Basic net income (loss) per share attributable to Sterling common stockholders is computed by dividing net income (loss) attributable to Sterling common stockholders by the weighted average number of common shares outstanding during the period. Diluted net income (loss) per common share attributable to Sterling common stockholders is the same as basic net income (loss) per share attributable to Sterling common stockholders but includes dilutive unvested stock using the treasury stock method.
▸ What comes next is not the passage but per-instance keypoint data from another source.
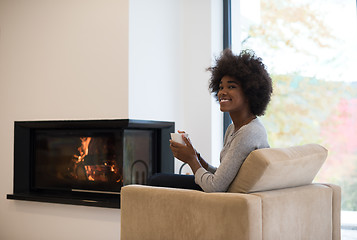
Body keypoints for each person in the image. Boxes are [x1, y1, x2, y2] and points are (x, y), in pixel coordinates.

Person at [149, 49, 273, 192]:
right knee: (158, 179)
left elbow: (215, 186)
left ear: (249, 93)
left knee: (157, 180)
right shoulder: (233, 129)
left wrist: (191, 160)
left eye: (231, 86)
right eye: (220, 87)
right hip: (226, 192)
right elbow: (222, 176)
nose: (222, 92)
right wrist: (196, 156)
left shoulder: (249, 132)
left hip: (227, 200)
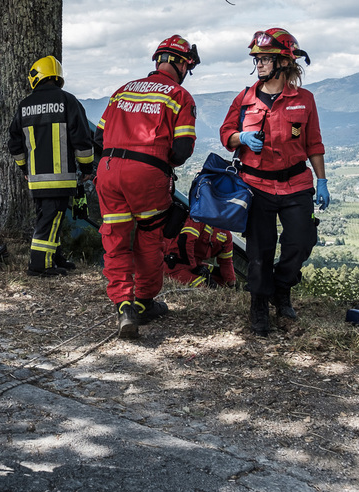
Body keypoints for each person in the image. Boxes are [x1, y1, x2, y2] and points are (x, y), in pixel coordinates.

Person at [220, 28, 327, 337]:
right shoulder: (245, 98)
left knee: (301, 241)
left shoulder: (304, 100)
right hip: (256, 185)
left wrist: (322, 180)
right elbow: (226, 134)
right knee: (260, 251)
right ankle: (259, 303)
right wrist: (242, 137)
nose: (259, 64)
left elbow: (314, 143)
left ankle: (282, 288)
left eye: (266, 59)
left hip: (297, 184)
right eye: (257, 59)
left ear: (284, 62)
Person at [95, 35, 198, 338]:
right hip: (146, 174)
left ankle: (123, 305)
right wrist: (159, 164)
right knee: (151, 238)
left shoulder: (122, 90)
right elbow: (182, 150)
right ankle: (144, 301)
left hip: (109, 170)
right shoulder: (179, 95)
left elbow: (99, 138)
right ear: (181, 64)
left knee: (115, 238)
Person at [7, 55, 95, 276]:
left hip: (36, 178)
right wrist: (86, 168)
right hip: (60, 178)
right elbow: (82, 139)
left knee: (49, 217)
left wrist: (24, 169)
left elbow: (14, 144)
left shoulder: (24, 106)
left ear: (35, 77)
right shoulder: (68, 101)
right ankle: (39, 265)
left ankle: (54, 257)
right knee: (50, 219)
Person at [163, 217, 236, 288]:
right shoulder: (199, 218)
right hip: (176, 264)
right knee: (207, 287)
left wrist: (232, 284)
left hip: (196, 264)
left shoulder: (226, 234)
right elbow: (185, 243)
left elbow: (226, 261)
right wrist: (194, 268)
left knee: (221, 278)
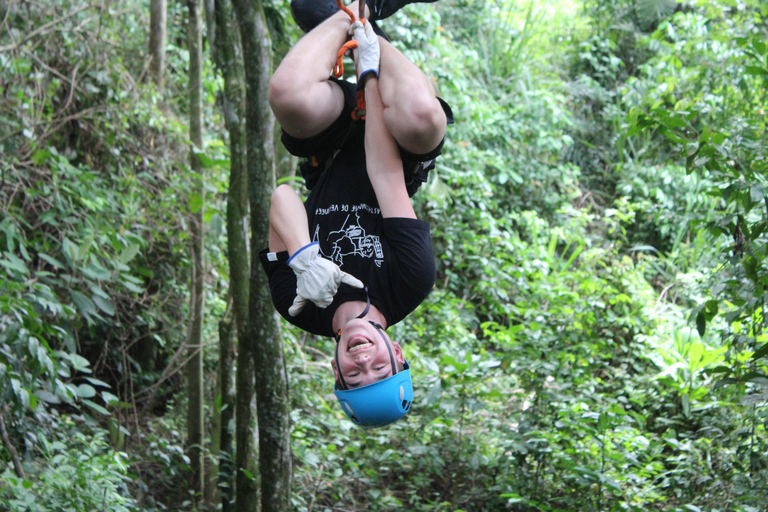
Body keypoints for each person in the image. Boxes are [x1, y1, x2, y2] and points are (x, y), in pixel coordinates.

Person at [259, 0, 452, 427]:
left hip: (327, 147)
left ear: (336, 371)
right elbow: (385, 174)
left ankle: (352, 10)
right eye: (380, 370)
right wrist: (369, 76)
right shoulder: (408, 282)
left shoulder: (298, 305)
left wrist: (304, 256)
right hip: (397, 144)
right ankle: (362, 18)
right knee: (424, 116)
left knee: (286, 94)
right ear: (396, 353)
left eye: (355, 376)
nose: (364, 362)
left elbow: (282, 197)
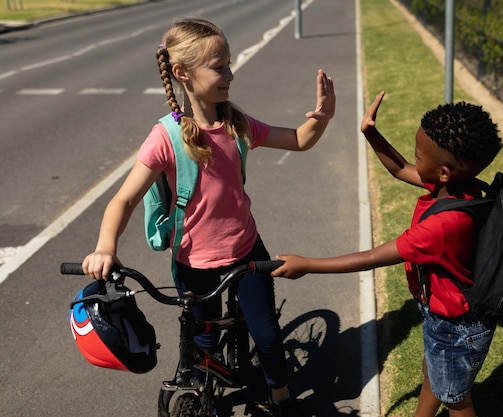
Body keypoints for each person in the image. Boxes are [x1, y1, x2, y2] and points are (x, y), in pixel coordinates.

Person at [82, 17, 335, 416]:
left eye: (229, 63)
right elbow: (123, 200)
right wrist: (104, 247)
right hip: (192, 260)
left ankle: (281, 395)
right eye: (219, 66)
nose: (230, 74)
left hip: (245, 250)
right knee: (202, 343)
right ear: (182, 72)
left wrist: (321, 118)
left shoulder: (237, 124)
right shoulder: (165, 137)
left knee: (268, 339)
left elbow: (299, 139)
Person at [272, 91, 502, 417]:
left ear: (444, 172)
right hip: (446, 315)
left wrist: (307, 264)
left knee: (456, 398)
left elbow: (373, 257)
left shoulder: (444, 225)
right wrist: (371, 132)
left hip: (455, 324)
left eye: (418, 155)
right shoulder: (459, 188)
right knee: (435, 373)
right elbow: (399, 169)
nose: (413, 161)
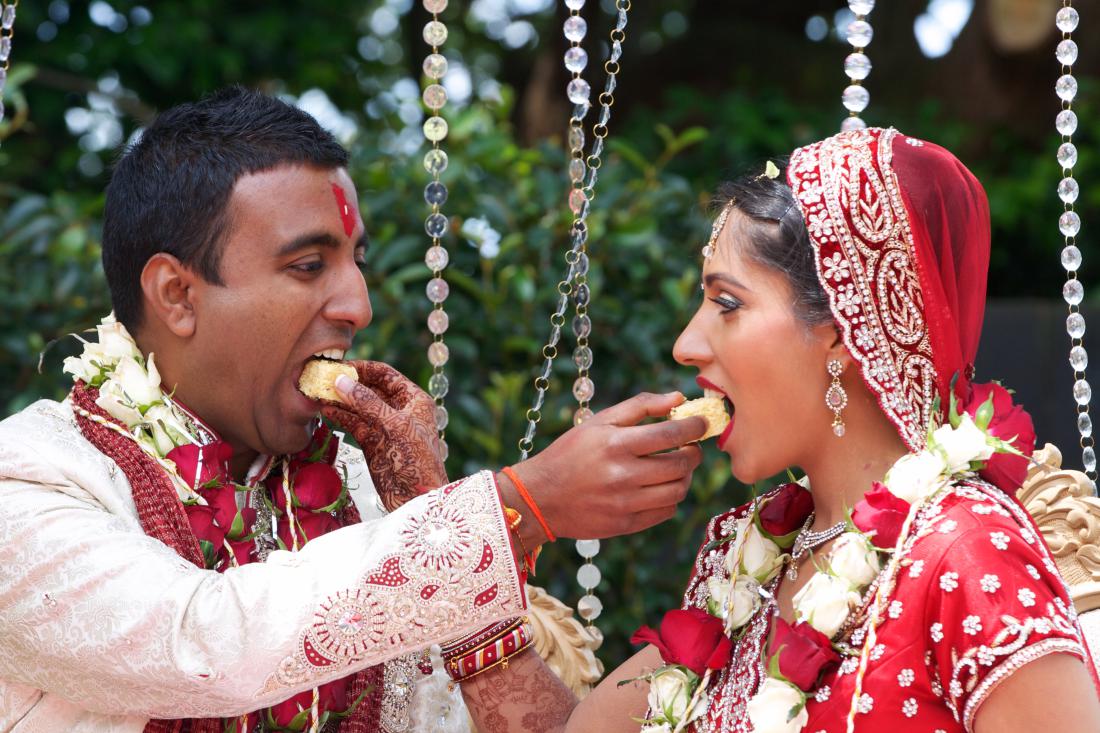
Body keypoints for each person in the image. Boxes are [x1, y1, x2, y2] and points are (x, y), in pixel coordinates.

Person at [0, 87, 707, 732]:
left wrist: (440, 519)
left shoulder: (375, 497)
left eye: (356, 261)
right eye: (309, 266)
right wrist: (518, 503)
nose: (358, 306)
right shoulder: (31, 479)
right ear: (177, 295)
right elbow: (201, 642)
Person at [455, 127, 1100, 732]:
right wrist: (523, 511)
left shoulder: (964, 552)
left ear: (846, 329)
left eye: (727, 303)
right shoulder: (745, 557)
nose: (685, 344)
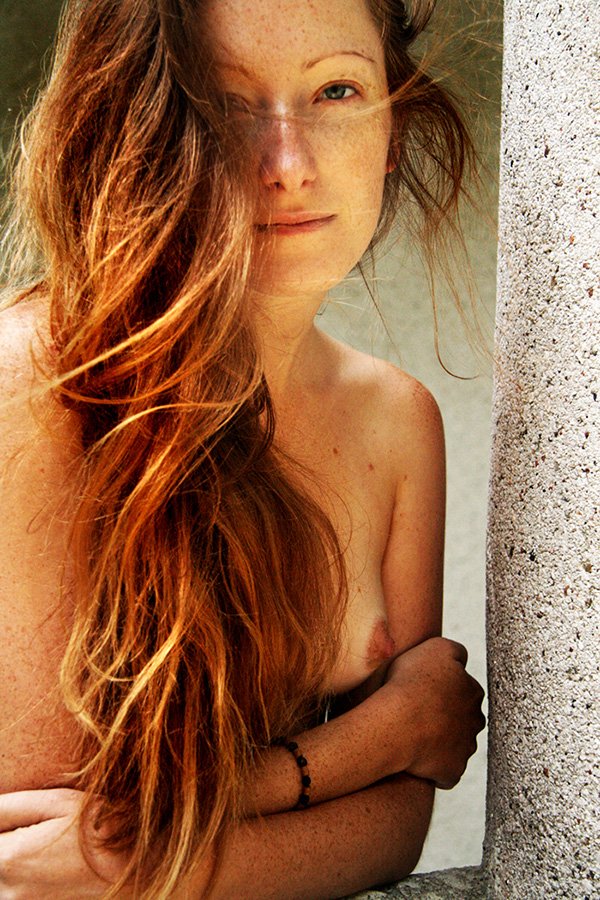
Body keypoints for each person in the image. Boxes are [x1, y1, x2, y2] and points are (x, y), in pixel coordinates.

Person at [0, 0, 486, 896]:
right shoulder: (32, 393)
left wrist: (145, 863)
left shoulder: (395, 423)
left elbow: (394, 830)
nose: (288, 165)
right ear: (136, 132)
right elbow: (34, 868)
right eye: (224, 104)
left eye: (336, 91)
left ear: (392, 123)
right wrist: (383, 734)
The following table reconciles the numerators and denominators of the basic and diluted per common share computations for net income (loss) attributable to Sterling common stockholders (amounts in thousands, except per share data):
 
    Three Months Ended
June 30,
  Six Months
Ended
June 30,
    2016   2015   2016   2015
Numerator:                                
Net income (loss) attributable to Sterling common stockholders   $ 2,023     $ (2,542 )   $ (5,305 )   $ (19,534 )
                                 
Denominator:                                
Weighted average common shares outstanding — basic     22,762       19,270       21,261       19,041  
Shares for dilutive unvested stock     197       -       -       -  
Weighted average common shares outstanding and incremental shares assumed repurchased— diluted     22,959       19,270       21,261       19,041  
Basic and diluted income (loss) per share attributable to Sterling common stockholders   $ 0.09     $ (0.13 )   $ (0.25 )   $ (1.03 )
 
 
In accordance with the treasury stock method, approximately 0.2 million shares of unvested common stock were excluded from the calculation of the diluted weighted average common shares outstanding for the six months ended June 30, 2016, as the Company incurred a loss during this period and the impact of such shares would have been antidilutive. In accordance with the treasury stock method, no shares and approximately 0.1 million shares of unvested common stock were excluded from the diluted weighted average common shares outstanding for the three and six months ended June 30, 2015, as the Company incurred a loss during that period and the impact of such shares would have been antidilutive.